Aim of the task | Return the full Kentucky appellate opinion excerpt verbatim, with every line and character unchanged.

═════ Extract provided ═════

COMMONWEALTH OF KENTUCKY
APPELLEE
OPINION
AFFIRMING
** ** ** ** **
BEFORE:
GUIDUGLI, MCANULTY AND TACKETT, JUDGES.
GUIDUGLI, JUDGE.
This is the second appeal of Earl Bryna Peel,
Jr. (Peel) concerning the Fayette Circuit Court’s denial of his
RCr 11.42 motion to vacate judgment.
In his original appeal,
this Court (in a not-to-be-published opinion rendered February 6,
1999 (1999-CA-001621-MR)) vacated the trial court’s denial and
remanded the matter for an evidentiary hearing.
On remand, the
trial court held an evidentiary hearing and then entered an order
again denying Peel’s RCr 11.42 motion.
Having thoroughly
reviewed the record, including the video-taped evidentiary
hearing, we affirm.
In that this Court’s first opinion succinctly and
thoroughly sets forth the facts and issues relative to Peel’s
guilty plea and arguments of ineffective assistance of counsel,
we adopt the following portions of that opinion:
Earl Bryna Peel, Jr. (Peel) appeals
from an order of the Fayette Circuit Court
entered on June 19, 1997, that denied his RCr
11.42 motion to vacate judgment. Pursuant to
a plea agreement with the Commonwealth, Peel
pled guilty to one count of Kidnapping,
Kentucky Revised Statutes (KRS) 509.050, one
count of escape in the second degree, KRS
520.030, and one count of robbery in the
second degree, KRS 515.030. The trial court
sentenced Peel to ten years for the
kidnapping conviction, five years for the
escape conviction to be served concurrently,
and ten years for the robbery conviction to
be served consecutively for a total of twenty
years. Peel argument in his Kentucky Rules
of Criminal Procedure (RCr) 11.42 motion that
he was prejudiced by his counsel’s
ineffective assistance in the entry of his
guilty plea to the kidnapping charge. The
trial court denied the motion without a
hearing. After reviewing the record, the RCr
11.42 motion, the briefs, and the applicable
law, we vacate the order of the Fayette
Circuit Court and remand for an evidentiary
hearing.

═════ Raw data ═════

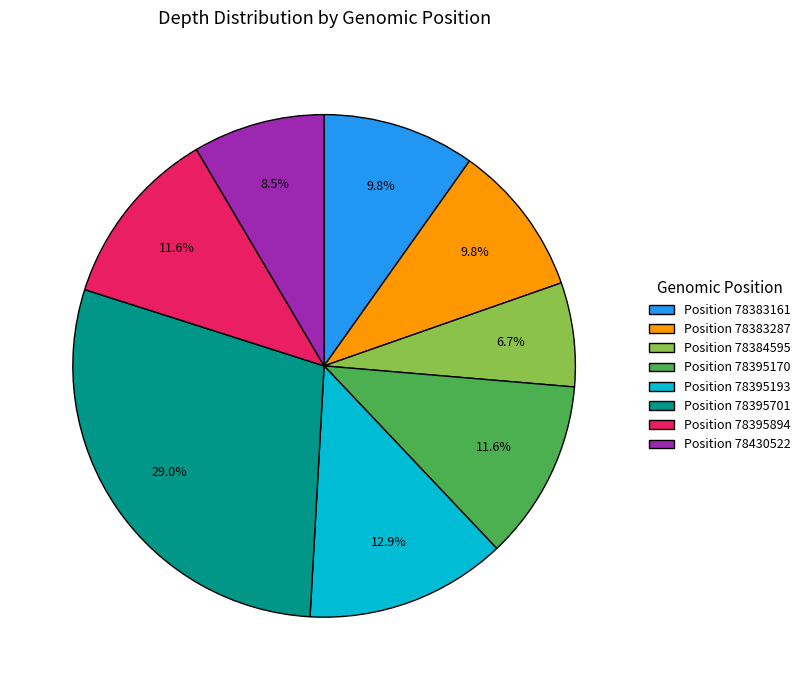

Combined, do Position 78384595 and Position 78383161 account for over 50%?

No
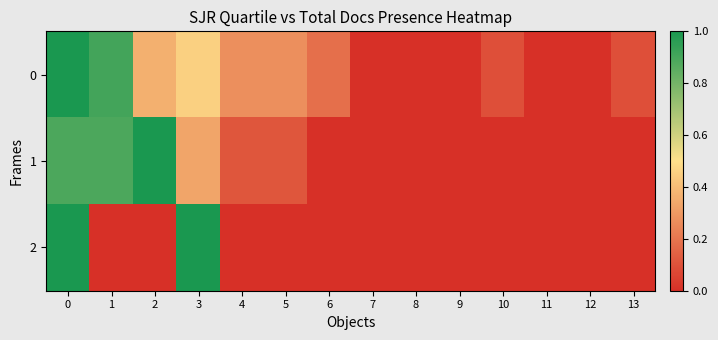

Reading left to right, list all the values displayed in this chart.

0: 0=1.0	1=0.9	2=0.4	3=0.5	4=0.3	5=0.3	6=0.2	7=0.0	8=0.0	9=0.0	10=0.1	11=0.0	12=0.0	13=0.1
1: 0=0.9	1=0.9	2=1.0	3=0.3	4=0.1	5=0.1	6=0.0	7=0.0	8=0.0	9=0.0	10=0.0	11=0.0	12=0.0	13=0.0
2: 0=1.0	1=0.0	2=0.0	3=1.0	4=0.0	5=0.0	6=0.0	7=0.0	8=0.0	9=0.0	10=0.0	11=0.0	12=0.0	13=0.0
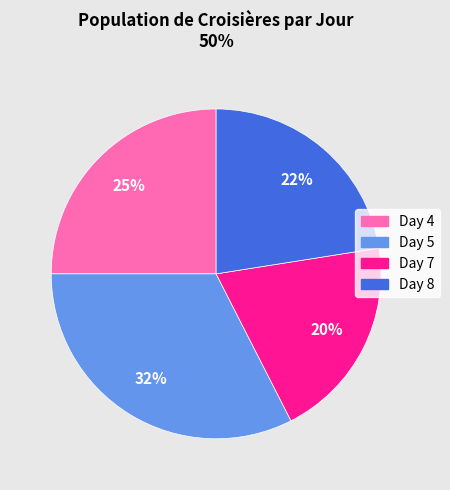

To the nearest percent, what is the average slice percentage?

25%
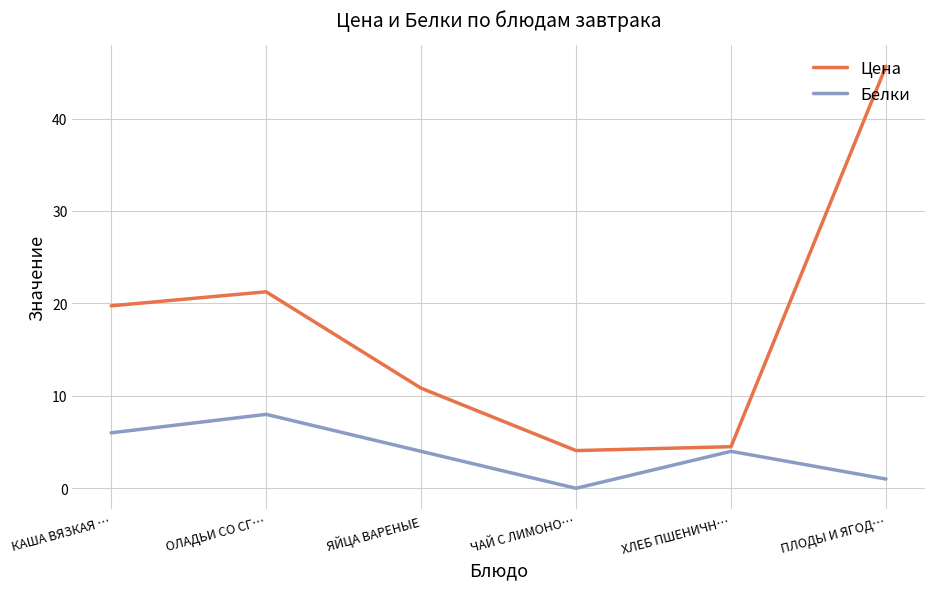

The value of Белки at КАША ВЯЗКАЯ … is 6.0. True or false?

True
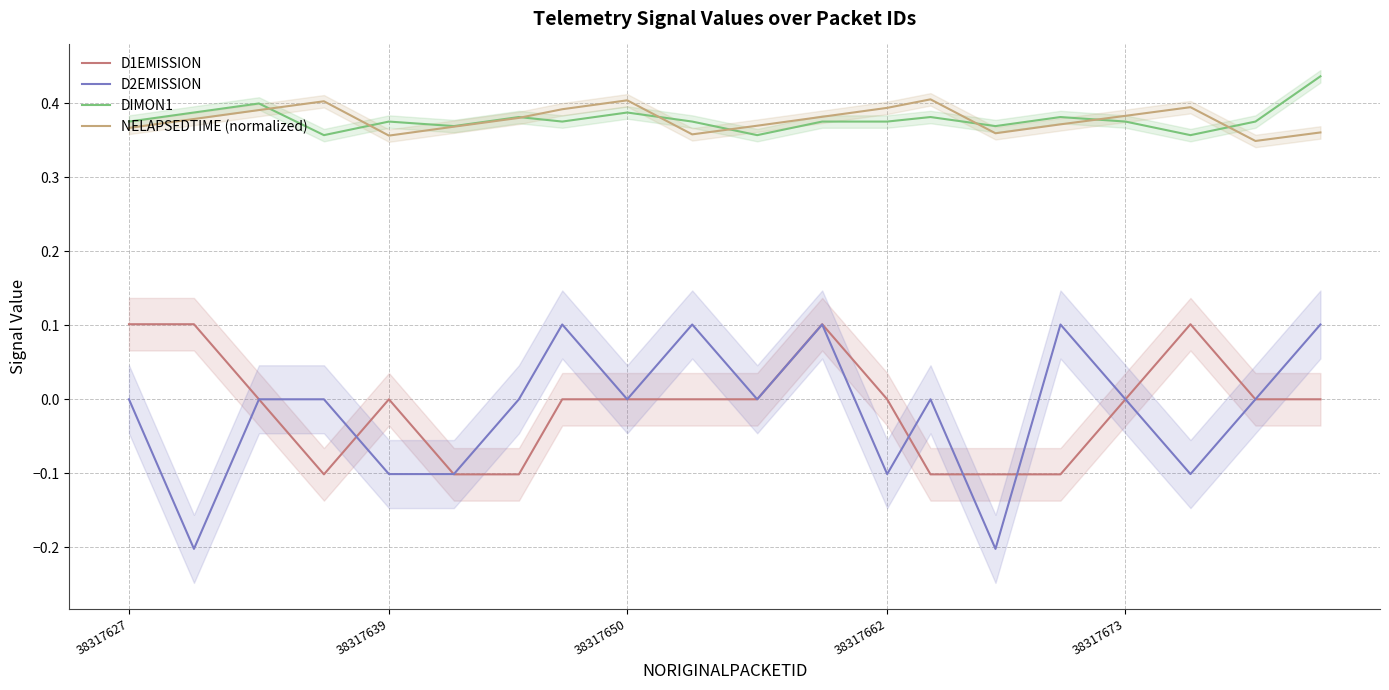

Is it true that D2EMISSION equals 0.0 at 38317650?

True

═════

Output of the task |
COMMONWEALTH OF KENTUCKY
APPELLEE
OPINION
AFFIRMING
** ** ** ** **
BEFORE:
GUIDUGLI, MCANULTY AND TACKETT, JUDGES.
GUIDUGLI, JUDGE.
This is the second appeal of Earl Bryna Peel,
Jr. (Peel) concerning the Fayette Circuit Court’s denial of his
RCr 11.42 motion to vacate judgment.
In his original appeal,
this Court (in a not-to-be-published opinion rendered February 6,
1999 (1999-CA-001621-MR)) vacated the trial court’s denial and
remanded the matter for an evidentiary hearing.
On remand, the
trial court held an evidentiary hearing and then entered an order
again denying Peel’s RCr 11.42 motion.
Having thoroughly
reviewed the record, including the video-taped evidentiary
hearing, we affirm.
In that this Court’s first opinion succinctly and
thoroughly sets forth the facts and issues relative to Peel’s
guilty plea and arguments of ineffective assistance of counsel,
we adopt the following portions of that opinion:
Earl Bryna Peel, Jr. (Peel) appeals
from an order of the Fayette Circuit Court
entered on June 19, 1997, that denied his RCr
11.42 motion to vacate judgment. Pursuant to
a plea agreement with the Commonwealth, Peel
pled guilty to one count of Kidnapping,
Kentucky Revised Statutes (KRS) 509.050, one
count of escape in the second degree, KRS
520.030, and one count of robbery in the
second degree, KRS 515.030. The trial court
sentenced Peel to ten years for the
kidnapping conviction, five years for the
escape conviction to be served concurrently,
and ten years for the robbery conviction to
be served consecutively for a total of twenty
years. Peel argument in his Kentucky Rules
of Criminal Procedure (RCr) 11.42 motion that
he was prejudiced by his counsel’s
ineffective assistance in the entry of his
guilty plea to the kidnapping charge. The
trial court denied the motion without a
hearing. After reviewing the record, the RCr
11.42 motion, the briefs, and the applicable
law, we vacate the order of the Fayette
Circuit Court and remand for an evidentiary
hearing.